Drenhaus, H., beim Graben, P., Saddy, P., & Frisch, S. (2006). Diagnosis and repair of negative polarity constructions in the light of symbolic resonance analysis. Brain and Language, 96(3), 255-268. doi:10.1016/j.bandl.2005.05.001.


Cite as: https://hdl.handle.net/11858/00-001M-0000-0010-A9C0-4
Abstract
In a post hoc analysis, we investigate differences in event-related potentials of two studies (Drenhaus et al., 2004, Drenhaus et al., to appear, Saddy et al., 2004a and Saddy et al., 2004b) by using the symbolic resonance analysis (Beim Graben & Kurths, 2003). The studies under discussion, examined the failure to license a negative polarity item (NPI) in German: Saddy et al. (2004a) reported an N400 component when the NPI was not accurately licensed by negation; Drenhaus et al., 2004 and Drenhaus et al., to appear considered additionally the influence of constituency of the licensor in NPI constructions.

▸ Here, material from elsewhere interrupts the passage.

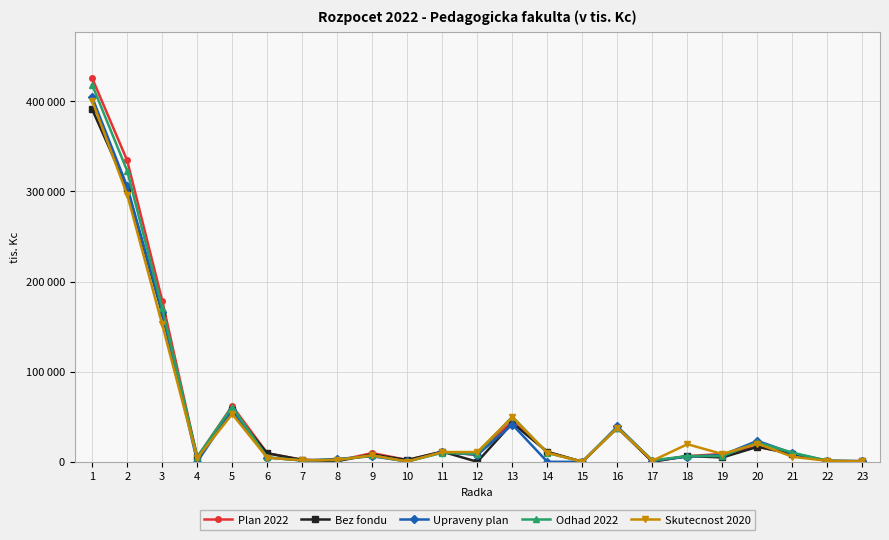

What is the difference between the Skutecnost 2020 values at 12 and 4?

6700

A biphasic N400-P600 response was found for the two induced violations (the lack of licensor and the inaccessibility of negation in a relative clause). The symbolic resonance analysis (SRA) revealed an effect in the P600 time window for the data in Saddy et al., which was not found by using the averaging technique. The SRA of the ERPs in Drenhaus et al., showed that the P600 components are distinguishable concerning the amplitude and latency. It was smaller and earlier in the condition where the licensor is inaccessible, compared to the condition without negation in the string. Our findings suggest that the failure in licensing NPIs is not exclusively related to semantic integration costs (N400). The elicited P600 components reflect differences in syntactic processing. Our results confirm and replicate the effects of the traditional voltage average analysis and show that the SRA is a useful tool to reveal and pull apart ERP differences which are not evident using the traditional voltage average analysis.